Yeah, it works!
Some working details you need to know … you need to convert the token_logprobs
to a linear scale before converting it to a percent.
Example: I have a categorizer from Babbage that is trained to output ’ 0’ or ’ 1’. In this example, say ’ 1’ means the lead is going to buy, and ’ 0’ means the lead won’t buy.
"choices": [{"text": " 1", "index": 0, "logprobs": {"tokens": [" 1"], "token_logprobs": [-3.170517e-06], "top_logprobs": [{" One": -13.691312, " 1": -3.170517e-06}], "text_offset": [356]}, "finish_reason": "length"}], "usage": {"prompt_tokens": 124, "completion_tokens": 1, "total_tokens": 125}}'
Then define the base of the natural logarithm:
e = 2.718281828459
Then take the log probs out of the JSON response and convert to linear:
# get the log probability (base e)
LogProb = FullReaction["choices"][0]["logprobs"]["token_logprobs"][0]
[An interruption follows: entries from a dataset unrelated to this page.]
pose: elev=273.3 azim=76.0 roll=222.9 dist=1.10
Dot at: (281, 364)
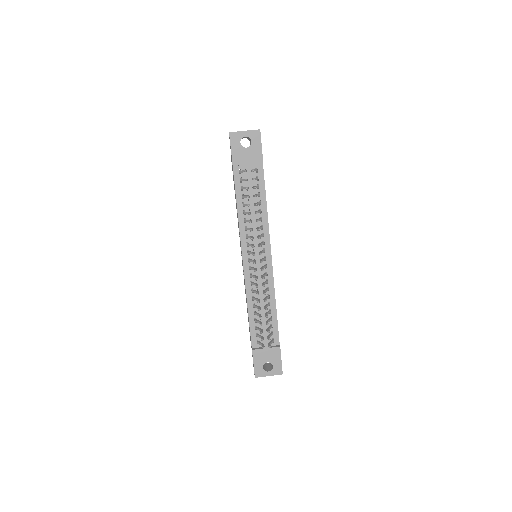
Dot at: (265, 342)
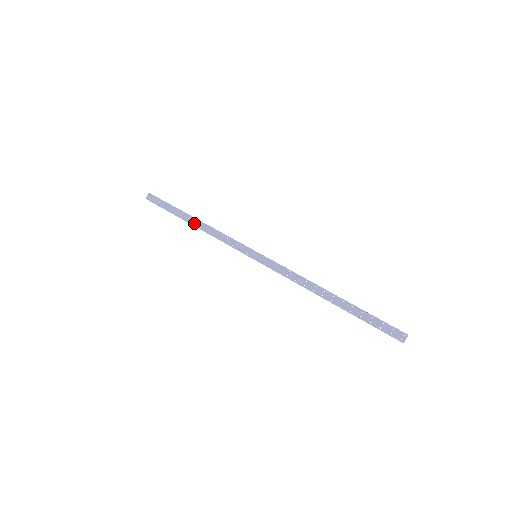
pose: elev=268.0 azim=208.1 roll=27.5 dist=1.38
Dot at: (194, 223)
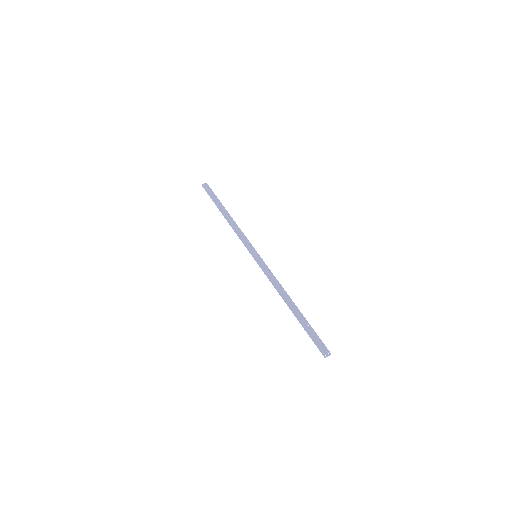
Dot at: (226, 215)
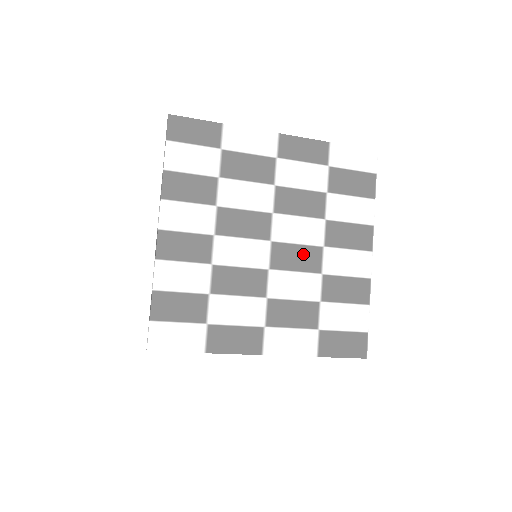
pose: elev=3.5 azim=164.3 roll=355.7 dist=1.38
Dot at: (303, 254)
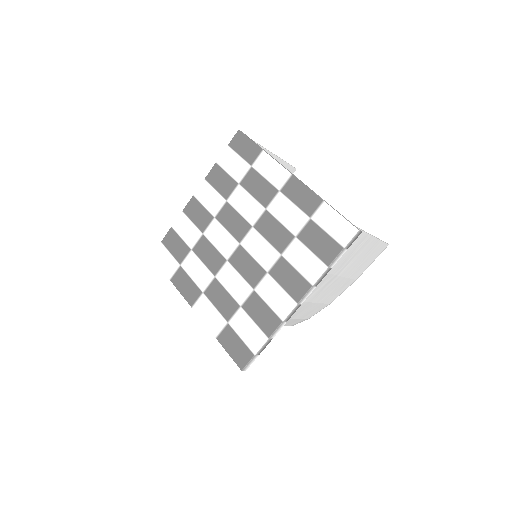
Dot at: (252, 267)
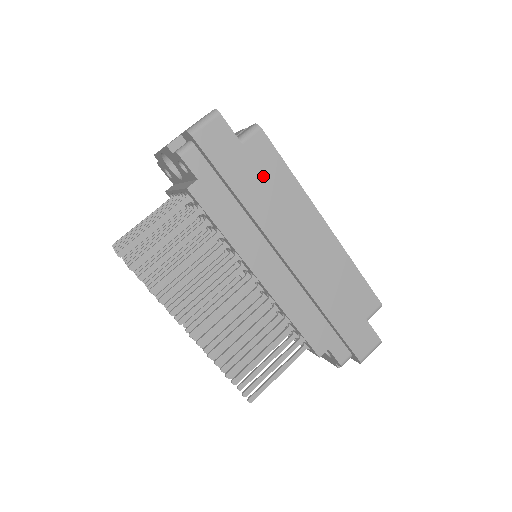
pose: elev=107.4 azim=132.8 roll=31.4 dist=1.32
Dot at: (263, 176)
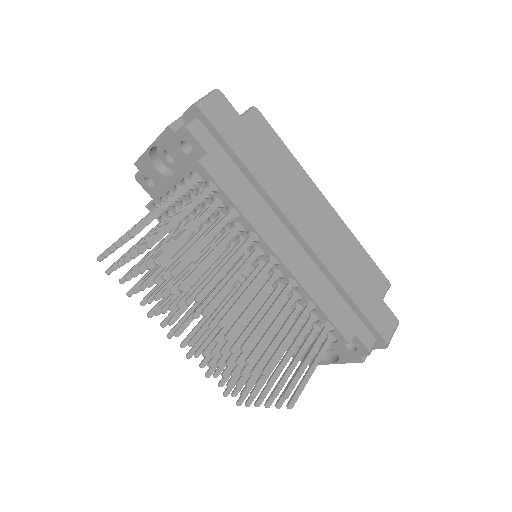
Dot at: (267, 152)
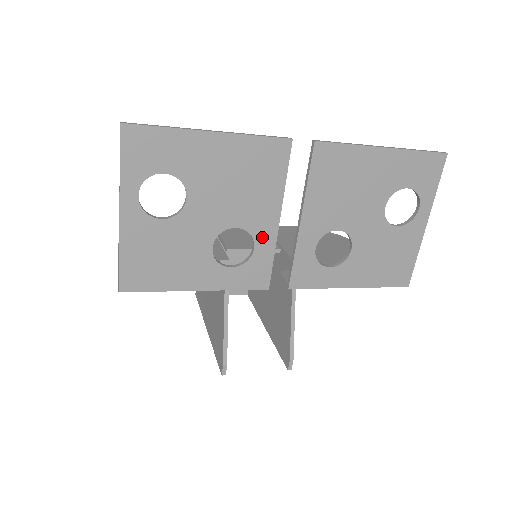
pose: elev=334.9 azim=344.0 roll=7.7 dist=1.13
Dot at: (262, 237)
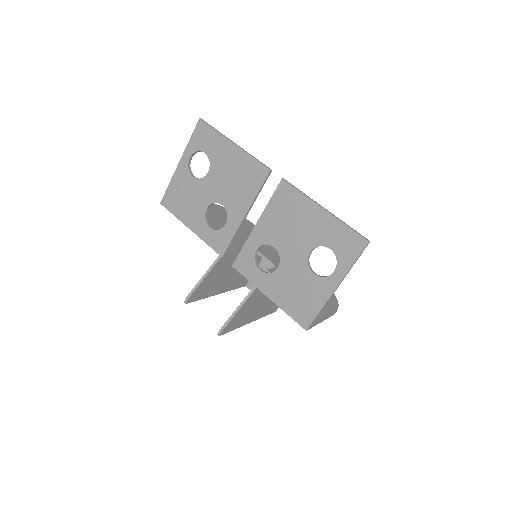
Dot at: (232, 220)
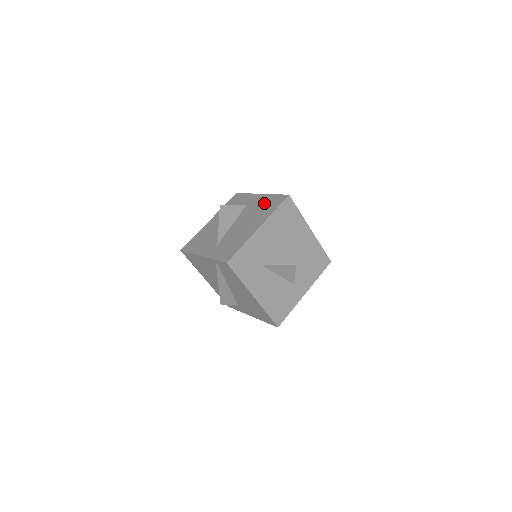
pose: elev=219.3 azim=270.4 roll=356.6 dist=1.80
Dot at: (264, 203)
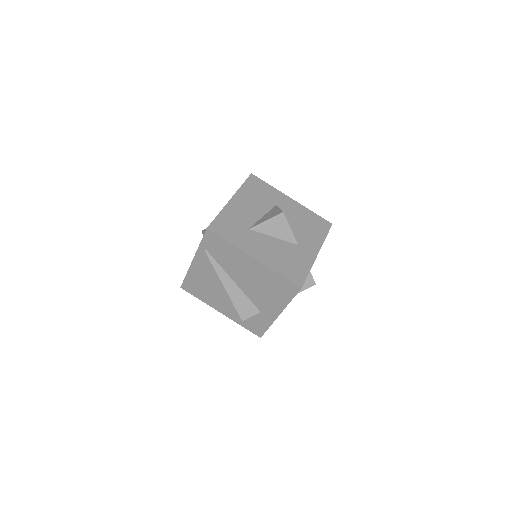
Dot at: occluded
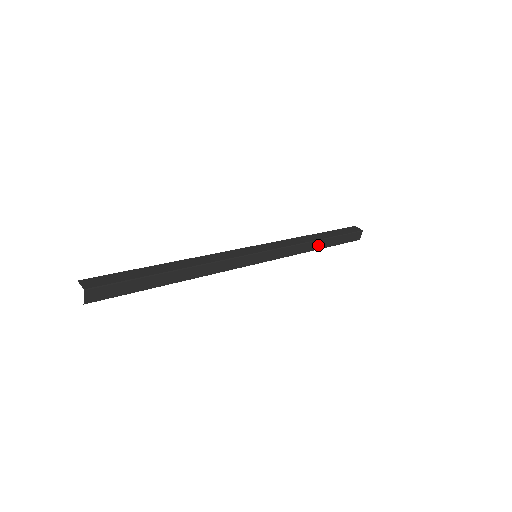
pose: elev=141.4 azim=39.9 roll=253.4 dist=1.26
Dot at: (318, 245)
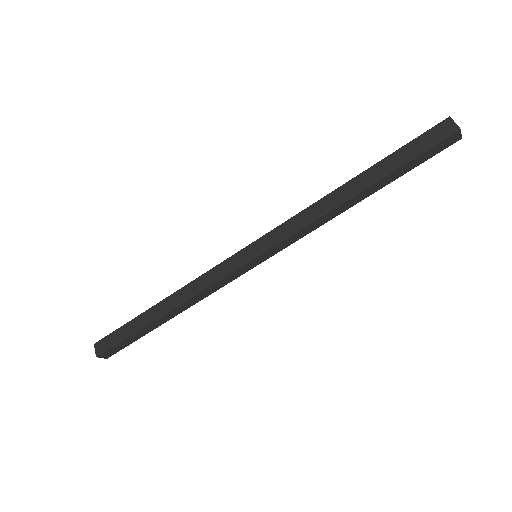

print(f"LogProb: {LogProb}")
# convert the log probability to a probability in [0,1]
Prob = e**LogProb
Then multiply the Prob
value by 100 to get your percent from the chosen value. So if the value in linear from the chosen value is 0.99 for ' 0'
, you set the percent to 1-0.99
or 1%. If it is 0.99 for ’ 1’, you set it to 99%. Slight details, but that is all you need.
To get the log_probs
info to show up in the response, I believe you just call it out, and since I am making a binary decision on 1-token, here is the core JSON settings to send over:
{"temperature": 0, "max_tokens": 1, "top_p": 1, "logprobs": 2, "frequency_penalty": 0, "presence_penalty": 0}
Not sure why request 2 of them, but I only use the single one from token_logprobs
.
Details matter, but this is what you need to do to get it to work.
So in my example, I get
LogProb = -3.170517e-06 for token ' 1' = BUY!
Prob = e**LogProb
print(Prob)
# 0.999996829488026
SO the lead has a 99.9996829488026 percent chance of buying. WOOT!